#### Task to carry out:
Restate word for word the lines in the listing below, starting at the line containing "X141715001Y-173655001D03*" and ending at the line containing "X141715001Y-181275001D03*", both included; leave out the rest.

#### Input records:
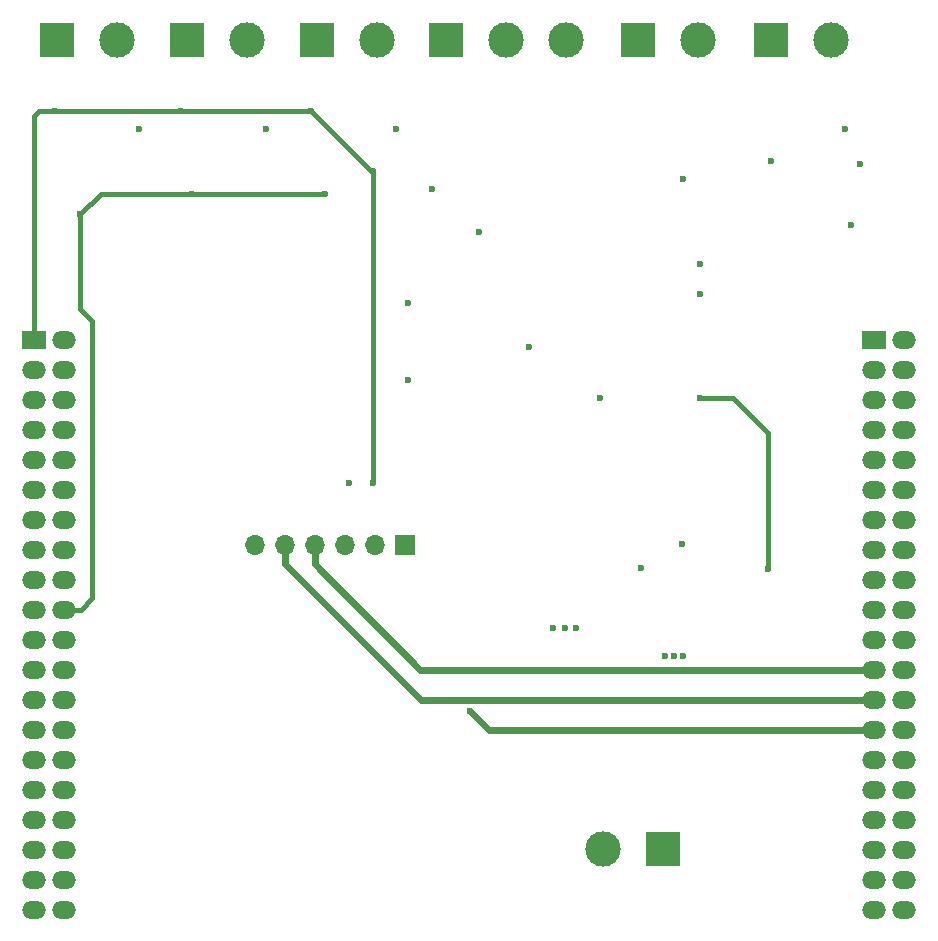
<source format=gbl>
G04 #@! TF.GenerationSoftware,KiCad,Pcbnew,(6.0.1)*
G04 #@! TF.CreationDate,2022-01-24T21:39:17-03:00*
G04 #@! TF.ProjectId,ice-adq,6963652d-6164-4712-9e6b-696361645f70,1.0*
G04 #@! TF.SameCoordinates,Original*
G04 #@! TF.FileFunction,Copper,L4,Bot*
G04 #@! TF.FilePolarity,Positive*
%FSLAX46Y46*%
G04 Gerber Fmt 4.6, Leading zero omitted, Abs format (unit mm)*
G04 Created by KiCad (PCBNEW (6.0.1)) date 2022-01-24 21:39:17*
%MOMM*%
%LPD*%
G01*
G04 APERTURE LIST*
G04 #@! TA.AperFunction,ComponentPad*
%ADD10R,2.000000X1.524000*%
G04 #@! TD*
G04 #@! TA.AperFunction,ComponentPad*
%ADD11O,2.000000X1.524000*%
G04 #@! TD*
G04 #@! TA.AperFunction,ComponentPad*
%ADD12R,3.000000X3.000000*%
G04 #@! TD*
G04 #@! TA.AperFunction,ComponentPad*
%ADD13C,3.000000*%
G04 #@! TD*
G04 #@! TA.AperFunction,ComponentPad*
%ADD14R,1.700000X1.700000*%
G04 #@! TD*
G04 #@! TA.AperFunction,ComponentPad*
%ADD15O,1.700000X1.700000*%
G04 #@! TD*
G04 #@! TA.AperFunction,ViaPad*
%ADD16C,0.600000*%
G04 #@! TD*
G04 #@! TA.AperFunction,Conductor*
%ADD17C,0.600000*%
G04 #@! TD*
G04 #@! TA.AperFunction,Conductor*
%ADD18C,0.381000*%
G04 #@! TD*
G04 APERTURE END LIST*
D10*
X141715001Y-138095001D03*
D11*
X144255001Y-138095001D03*
X141715001Y-150795001D03*
X144255001Y-140635001D03*
X141715001Y-153335001D03*
X144255001Y-143175001D03*
X141715001Y-155875001D03*
X144255001Y-145715001D03*
X141715001Y-158415001D03*
X144255001Y-148255001D03*
X141715001Y-160955001D03*
X144255001Y-150795001D03*
X141715001Y-163495001D03*
X144255001Y-153335001D03*
X141715001Y-166035001D03*
X144255001Y-155875001D03*
X141715001Y-168575001D03*
X144255001Y-158415001D03*
X141715001Y-171115001D03*
X144255001Y-160955001D03*
X141715001Y-173655001D03*
X144255001Y-163495001D03*
X141715001Y-176195001D03*
X144255001Y-166035001D03*
X144255001Y-168575001D03*
X141715001Y-178735001D03*
X144255001Y-171115001D03*
X144255001Y-176195001D03*
X144255001Y-178735001D03*
X144255001Y-181275001D03*
X144255001Y-183815001D03*
X141715001Y-181275001D03*
X141715001Y-183815001D03*
X141715001Y-140635001D03*
X141715001Y-143175001D03*
X141715001Y-145715001D03*
X141715001Y-148255001D03*
X141715001Y-186355001D03*
X144255001Y-186355001D03*
X144255001Y-173655001D03*
D10*
X70595001Y-138095001D03*
D11*
X73135001Y-138095001D03*
X70595001Y-140635001D03*
X73135001Y-140635001D03*
X70595001Y-143175001D03*
X73135001Y-143175001D03*
X70595001Y-145715001D03*
X73135001Y-145715001D03*
X70595001Y-148255001D03*
X73135001Y-148255001D03*
X70595001Y-150795001D03*
X73135001Y-150795001D03*
X70595001Y-153335001D03*
X73135001Y-153335001D03*
X70595001Y-155875001D03*
X73135001Y-155875001D03*
X70595001Y-158415001D03*
X73135001Y-158415001D03*
X70595001Y-160955001D03*
X73135001Y-160955001D03*
X70595001Y-163495001D03*
X73135001Y-163495001D03*
X70595001Y-166035001D03*
X73135001Y-166035001D03*
X70595001Y-168575001D03*
X73135001Y-168575001D03*
X70595001Y-171115001D03*
X73135001Y-171115001D03*
X70595001Y-173655001D03*
X73135001Y-173655001D03*
X70595001Y-176195001D03*
X73135001Y-176195001D03*
X70595001Y-178735001D03*
X73135001Y-178735001D03*
X70595001Y-181275001D03*
X73135001Y-181275001D03*
X70595001Y-183815001D03*
X73135001Y-183815001D03*
X70595001Y-186355001D03*
X73135001Y-186355001D03*
D12*
X94500000Y-112753661D03*
D13*
X99580000Y-112753661D03*
X88580000Y-112753661D03*
D12*
X83500000Y-112753661D03*
D13*
X77580000Y-112750000D03*
D12*
X72500000Y-112750000D03*
X121750000Y-112750000D03*
D13*
X126830000Y-112750000D03*
D12*
X105503722Y-112750000D03*
D13*
X110583722Y-112750000D03*
X115663722Y-112750000D03*
X138080000Y-112750000D03*
D12*
X133000000Y-112750000D03*
X123800000Y-181200000D03*
D13*
X118720000Y-181200000D03*
D14*
X102000000Y-155500000D03*
D15*
X99460000Y-155500000D03*
X96920000Y-155500000D03*
X94380000Y-155500000D03*
X91840000Y-155500000D03*
X89300000Y-155500000D03*
D16*
X132750000Y-157500000D03*
X108250000Y-129000000D03*
X102250000Y-141500000D03*
X127000000Y-134250000D03*
X139750000Y-128430894D03*
X139250000Y-120250000D03*
X122000000Y-157400000D03*
X104250000Y-125340894D03*
X112500000Y-138750000D03*
X127000000Y-131710000D03*
X102250000Y-135000000D03*
X133000000Y-123000000D03*
X140500000Y-123250000D03*
X79500000Y-120250000D03*
X90250000Y-120303661D03*
X101250000Y-120303661D03*
X125500000Y-124500000D03*
X125475000Y-155400000D03*
X118500000Y-143000000D03*
X97250000Y-150250000D03*
X124750000Y-164850000D03*
X125500000Y-164850000D03*
X124000000Y-164850000D03*
X115500000Y-162500000D03*
X114500000Y-162500000D03*
X116500000Y-162500000D03*
X72361208Y-118750000D03*
X83000000Y-118750000D03*
X94000000Y-118750000D03*
X99275000Y-150250000D03*
X127000000Y-143000000D03*
X74500000Y-127500000D03*
X84000000Y-125750000D03*
X95250000Y-125750000D03*
X107500000Y-169500000D03*
D17*
X94380000Y-157130000D02*
X94380000Y-155500000D01*
X141715001Y-166035001D02*
X103285001Y-166035001D01*
X103285001Y-166035001D02*
X94380000Y-157130000D01*
X91840000Y-157090000D02*
X91840000Y-155500000D01*
X103325001Y-168575001D02*
X91840000Y-157090000D01*
X141715001Y-168575001D02*
X103325001Y-168575001D01*
X141715001Y-171115001D02*
X109115001Y-171115001D01*
X109115001Y-171115001D02*
X107500000Y-169500000D01*
D18*
X71000000Y-118750000D02*
X70595001Y-119154999D01*
X70595001Y-119154999D02*
X70595001Y-138095001D01*
X72361208Y-118750000D02*
X71000000Y-118750000D01*
X83000000Y-118750000D02*
X72361208Y-118750000D01*
X94000000Y-118750000D02*
X83000000Y-118750000D01*
X99275000Y-123775000D02*
X99275000Y-150250000D01*
X94000000Y-118750000D02*
X99275000Y-124025000D01*
X127424264Y-143000000D02*
X127000000Y-143000000D01*
X129750000Y-143000000D02*
X127424264Y-143000000D01*
X132750000Y-157500000D02*
X132750000Y-146000000D01*
X132750000Y-146000000D02*
X129750000Y-143000000D01*
X74500000Y-135500000D02*
X75500000Y-136500000D01*
X74500000Y-127500000D02*
X74500000Y-135500000D01*
X75500000Y-136500000D02*
X75500000Y-160000000D01*
X75500000Y-160000000D02*
X74544999Y-160955001D01*
X74544999Y-160955001D02*
X73135001Y-160955001D01*
X84000000Y-125750000D02*
X76250000Y-125750000D01*
X76250000Y-125750000D02*
X74500000Y-127500000D01*
X95250000Y-125750000D02*
X94825736Y-125750000D01*
X94825736Y-125750000D02*
X84000000Y-125750000D01*
M02*

</source>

#### Exercise response:
X141715001Y-173655001D03*
X144255001Y-163495001D03*
X141715001Y-176195001D03*
X144255001Y-166035001D03*
X144255001Y-168575001D03*
X141715001Y-178735001D03*
X144255001Y-171115001D03*
X144255001Y-176195001D03*
X144255001Y-178735001D03*
X144255001Y-181275001D03*
X144255001Y-183815001D03*
X141715001Y-181275001D03*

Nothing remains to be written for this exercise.